(Beginning of Source information)

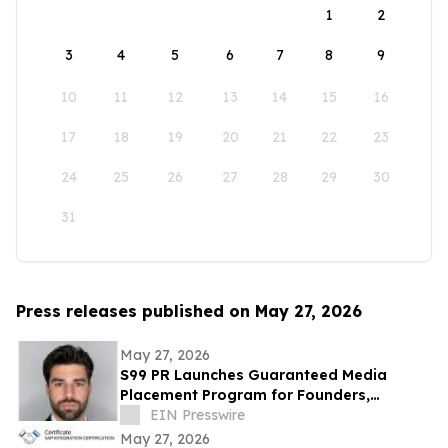
1
2
3
4
5
6
7
8
9
10
11
12
13
14
15
16
17
18
19
20
21
22
23
24
25
26
27
28
29
30
31
Press releases published on May 27, 2026
May 27, 2026
S99 PR Launches Guaranteed Media
Placement Program for Founders,
Executives, and Brands Seeking Strong
EIN Presswire
Digital Authority
May 27, 2026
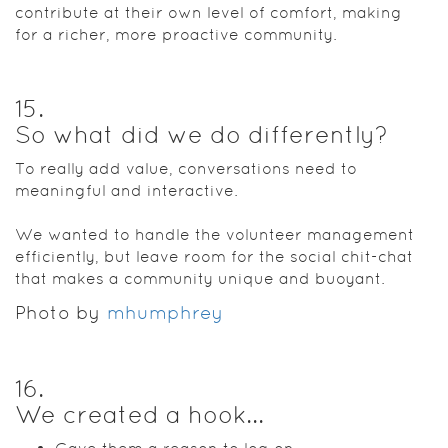
contribute at their own level of comfort, making
for a richer, more proactive community.
15
.
So what did we do differently?
To really add value, conversations need to
meaningful and interactive.
We wanted to handle the volunteer management
efficiently, but leave room for the social chit-chat
that makes a community unique and buoyant.
Photo by
mhumphrey
16
.
We created a hook...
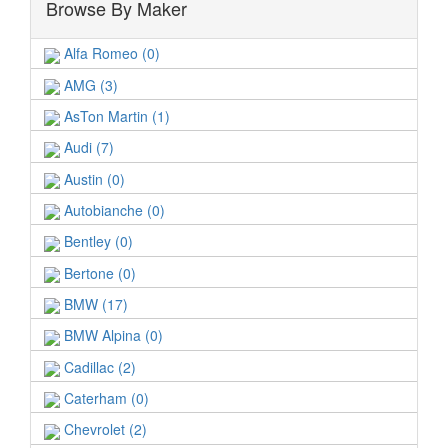
Browse By Maker
Alfa Romeo (0)
AMG (3)
AsTon Martin (1)
Audi (7)
Austin (0)
Autobianche (0)
Bentley (0)
Bertone (0)
BMW (17)
BMW Alpina (0)
Cadillac (2)
Caterham (0)
Chevrolet (2)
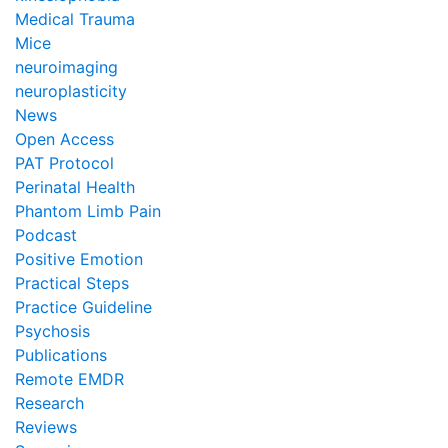
Medical Trauma
Mice
neuroimaging
neuroplasticity
News
Open Access
PAT Protocol
Perinatal Health
Phantom Limb Pain
Podcast
Positive Emotion
Practical Steps
Practice Guideline
Psychosis
Publications
Remote EMDR
Research
Reviews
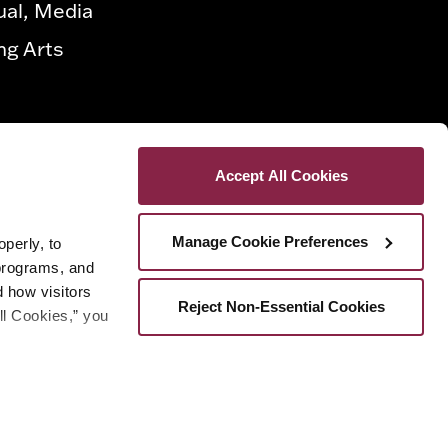
ual, Media
ng Arts
Accept All Cookies
Manage Cookie Preferences
erly, to 
programs, and 
how visitors 
Reject Non-Essential Cookies
ll Cookies,” you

(End of Source information)

Output only the lines from the line that contains "Chevrolet (2)" through the end of the material, both ends included, and skip every picture.

== Solution to the problem ==
Chevrolet (2)
Medical Trauma
Mice
neuroimaging
neuroplasticity
News
Open Access
PAT Protocol
Perinatal Health
Phantom Limb Pain
Podcast
Positive Emotion
Practical Steps
Practice Guideline
Psychosis
Publications
Remote EMDR
Research
Reviews
ual, Media
ng Arts
Accept All Cookies
Manage Cookie Preferences
erly, to 
programs, and 
how visitors 
Reject Non-Essential Cookies
ll Cookies,” you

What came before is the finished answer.